*List of tasks*.
[1] According to the R and Shiny course notes, how many people should be in a group for the data scavenger hunt?
[2] Extend the R and Shiny course notes, picking up right after their final sentence.

START Extract to read

Shiny allows us to give a user access to do these things interactively on the web.


Some things to be careful of:

- be careful of smart quotes - R doesn't like them
- be careful of commas, especially in the shiny code
- remember to set your working directory in R Studio
- try clearing out your R studio session regularly and running your code to make sure your code is self-contained using rm(list=ls())
- be careful of groupings to get your lines to connect the right way in charts
- be careful what format your data is in - certain operations can only be performed on certain data types




Here is another data set to play with on Thursday in class as part of a data scavenger hunt

You should form a group of 3 or 4 people and try to find interesting trends and changes in those trends. One of the main ideas here is to get a feel for how people use visualization interactively to look for patterns and events and outliers in the data. In this case we will start with some familiar concepts of utility usage - electricity, water, and natural gas.

END Extract to read
START Supplied information

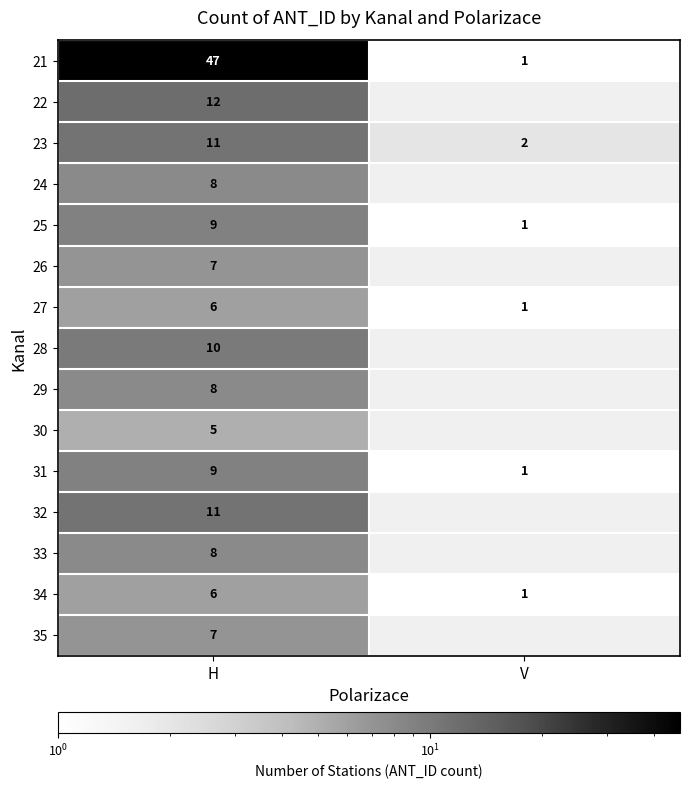

List the labels in order of 34 value, largest first.

H, V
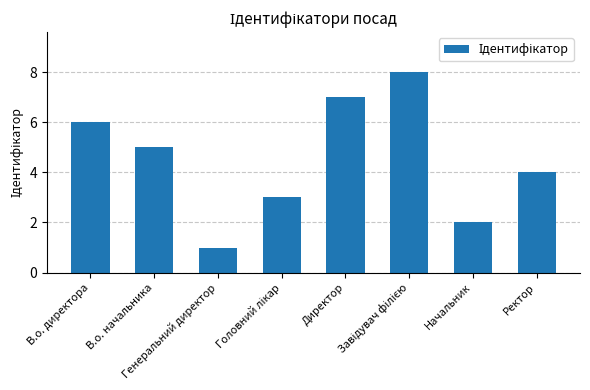

Count the number of categories in the chart.

8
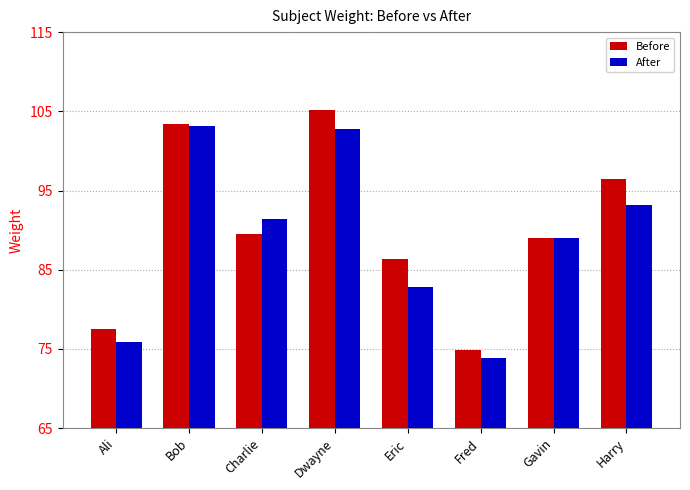

What is the approximate value of After at Gavin?

89.0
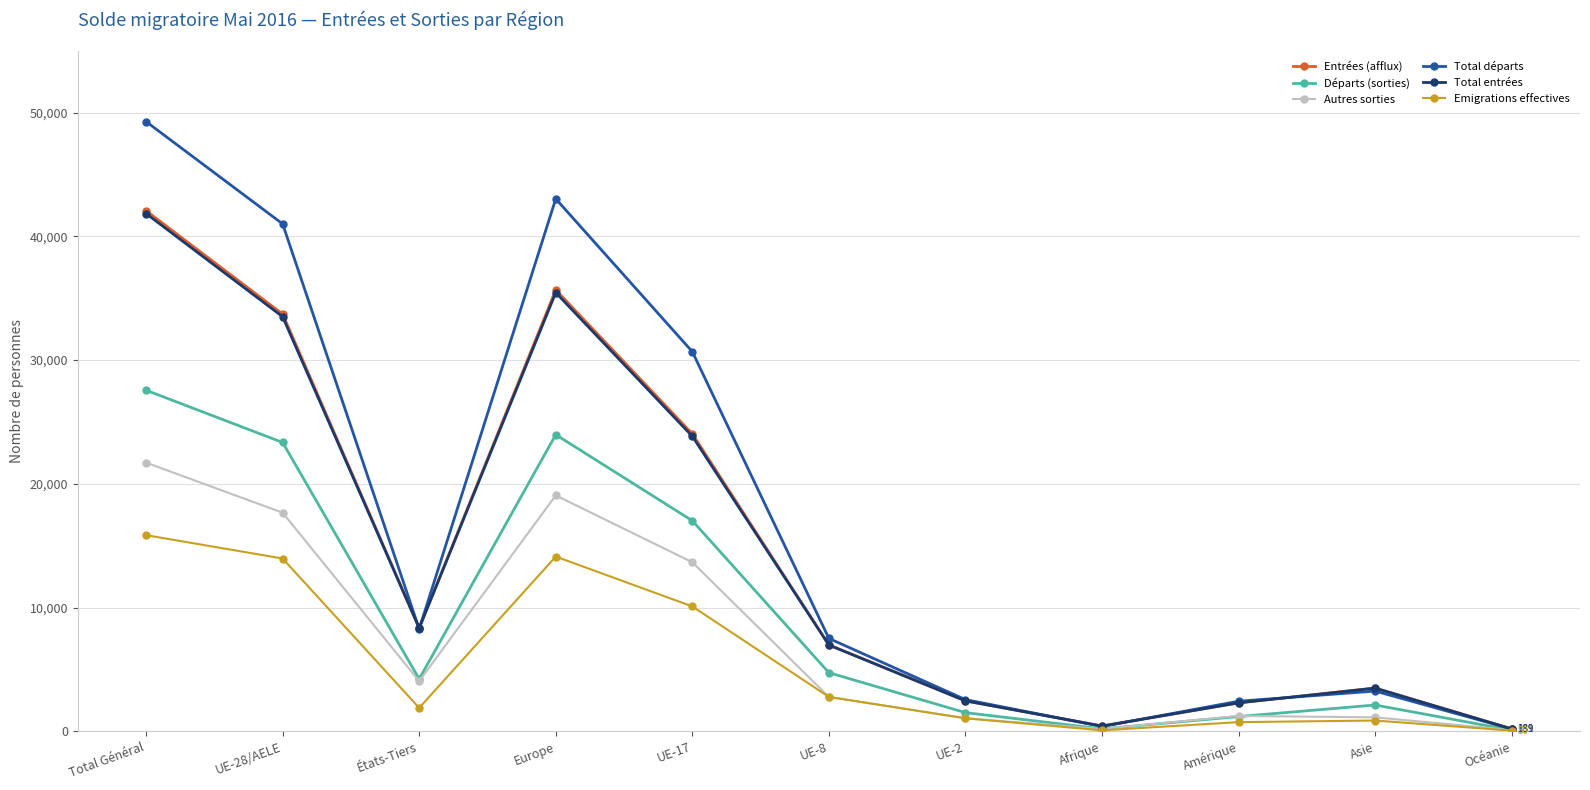

What is the value of the Entrées (afflux) point at the 10th from the left?

3494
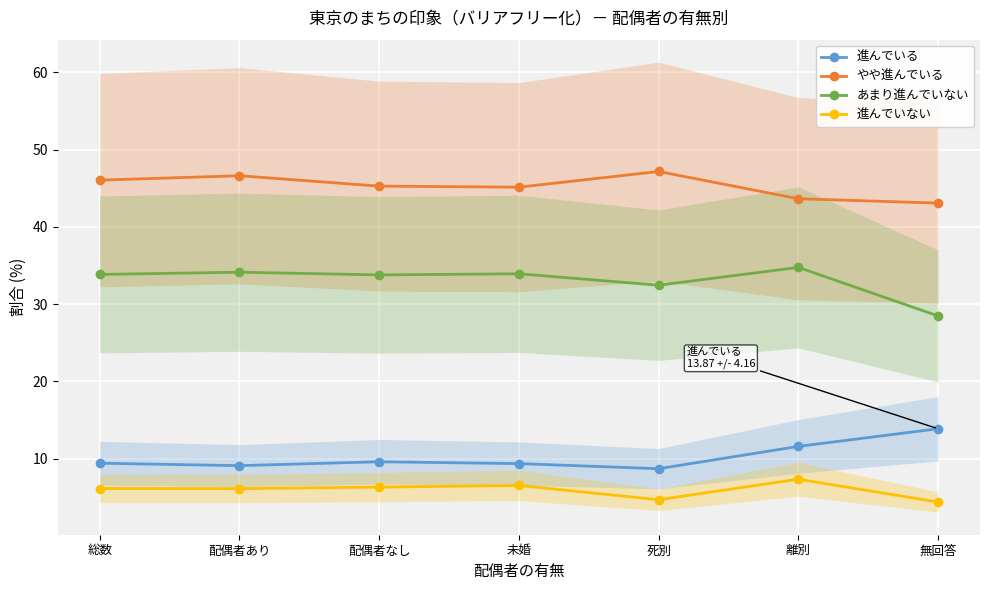

True or false: あまり進んでいない has a value of 9.7 at 総数.

False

END Supplied information

*Expected responses*.
[1] 3 or 4 people.

[2]
Create a web page linked off of one of the student pages with the names of all the members of your group, and document your findings with screen snapshots from the application and text describing what you think you found. By the end of class email the location of your group's page to andy.

Here is some background information:

Here is how to start playing with the data:

utility <- read.table(file = "utilitydata.tsv", sep = "\t", header = TRUE)

last row is NAs - lets remove any rows that have incomplete data
complete.cases(utility) — last row is FALSE, all others TRUE
utility[complete.cases(utility), ]
utility <- utility[complete.cases(utility), ]

lets convert the two year and month columns into a date
library(lubridate)
paste(utility$Year, utility$Month, "01", sep="-")
utility$newDate <- ymd(paste(utility$Year, utility$Month, "01", sep="-"))

library(ggplot2)
ggplot(utility, aes(x=newDate, y=Temp_F)) + geom_point(color="blue") + geom_line()
or
ggplot(utility, aes(x=newDate, y=Gas_Th_per_Day)) + geom_point(color="blue") + geom_line()

and set the y axis lower limit to 0
ggplot(utility, aes(x=newDate, y=E_kWh_per_Day)) + geom_point(color="blue") + geom_line() + coord_cartesian(ylim = c(0,80))

we could just look at june
junes <- subset(utility, Month == 6)
ggplot(junes, aes(x=newDate, y=E_kWh_per_Day)) + geom_point(color="blue") + geom_line() + coord_cartesian(ylim = c(0,80))

maybe I want to compare it to the temperature in june to see if there is a direct correlation
ggplot(junes, aes(x=newDate, y=E_kWh_per_Day)) + geom_point(color="blue") + geom_line() + coord_cartesian(ylim = c(0,80)) + geom_line(aes(y=junes$Temp_F))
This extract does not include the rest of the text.